If my interpretation is not correct and the "$K[G]\otimes_{K[H]}V$" construction does not work for infinite $G$ (because of some mistake I made), then does $\mathbf{Res}_H^G$ have a left adjoint in general ?

It seems as though one can apply the general adjoint functor theorem to prove that it does, the only bit I'm not sure about being the fact that it preserves limits... But I think it preserves products and equalizers so it should suffice, right ?

If this is correct, and still working under the assumption that my interpretation isn't correct, can the aforementioned left adjoint be explicited? Does it have anything to do with $\mathbf{Ind}_H^G$ ? with $K[G]\otimes_{K[H]}-$ ?

Any correction of anything I said, besides the explicit questions, is very welcome as well as an answer to the questions !
 A: Let $f : R \to S$ be a ring homomorphism, which in this special case is a homomorphism of group rings $k[H] \to k[G]$ induced by a homomorphism of groups. $f$ induces a restriction of scalars functor between categories of left modules
$$f^{\ast} : \text{Mod}(S) \to \text{Mod}(R)$$
which has both a left and a right adjoint. The left adjoint is called extension of scalars and looks like
$$f_L : \text{Mod}(R) \ni M \mapsto S \otimes_R M \in \text{Mod}(S)$$
and the right adjoint doesn't have a common name that I'm aware of, but we could call it coextension of scalars, and it looks like
$$f_R : \text{Mod}(R) \ni M \mapsto \text{Hom}_R(S, M) \in \text{Mod}(S).$$
Now, I claim that if $G$ and $H$ are finite groups, then these functors are naturally isomorphic, meaning induction is both left and right adjoint to restriction in this case.
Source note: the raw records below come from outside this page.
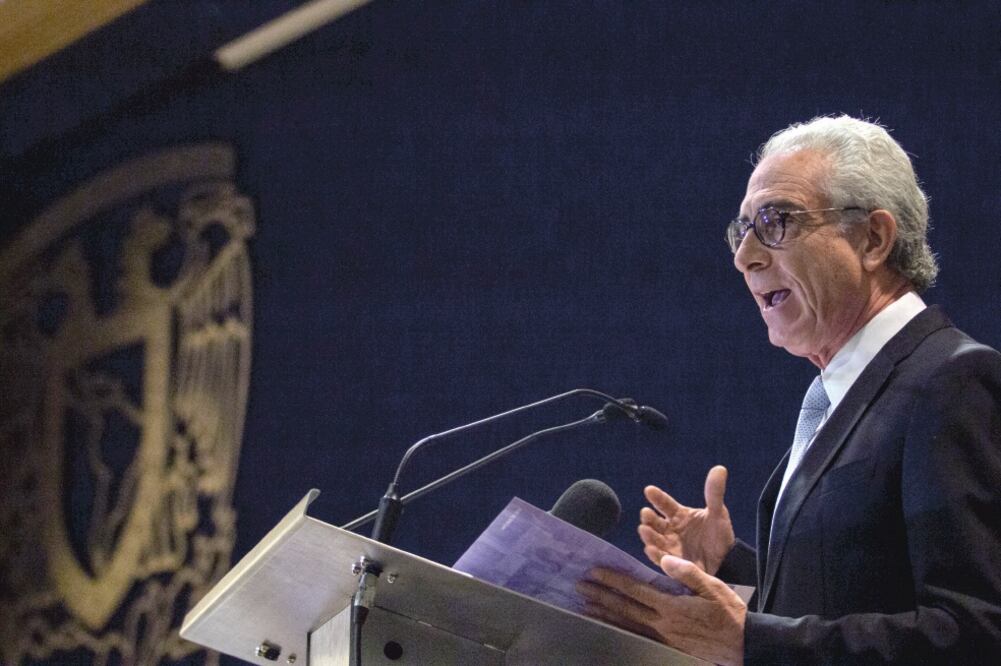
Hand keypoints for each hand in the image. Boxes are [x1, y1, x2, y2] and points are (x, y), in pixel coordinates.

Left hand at [579, 556, 746, 665]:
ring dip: (604, 615)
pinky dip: (620, 630)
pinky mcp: (666, 648)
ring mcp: (663, 639)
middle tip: (579, 586)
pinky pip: (636, 637)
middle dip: (600, 596)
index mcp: (671, 606)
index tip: (595, 571)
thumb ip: (687, 573)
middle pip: (624, 608)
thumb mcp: (713, 587)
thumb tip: (664, 559)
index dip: (613, 580)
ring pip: (626, 625)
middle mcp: (662, 624)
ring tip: (585, 607)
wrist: (743, 645)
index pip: (635, 591)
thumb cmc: (729, 613)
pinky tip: (610, 626)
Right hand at [639, 465, 734, 574]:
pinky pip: (661, 558)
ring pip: (654, 539)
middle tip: (645, 513)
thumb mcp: (718, 513)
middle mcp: (671, 529)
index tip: (649, 490)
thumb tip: (720, 468)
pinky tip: (650, 549)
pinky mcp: (673, 563)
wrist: (726, 562)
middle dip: (649, 517)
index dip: (657, 497)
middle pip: (655, 522)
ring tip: (644, 530)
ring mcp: (670, 546)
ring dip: (648, 535)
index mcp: (679, 515)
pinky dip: (654, 554)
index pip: (665, 504)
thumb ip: (715, 493)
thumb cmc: (719, 535)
But in general they're not. Which one deserves to be called "induction" and which one deserves to be called "coinduction" is a question I haven't settled to my own satisfaction. The second one seems to generalize more cleanly to the setting where $G$ and $H$ are groups with extra structure, e.g. algebraic groups; IIRC it can be interpreted as computing the space of sections of a $G$-equivariant vector bundle on the quotient $G/H$.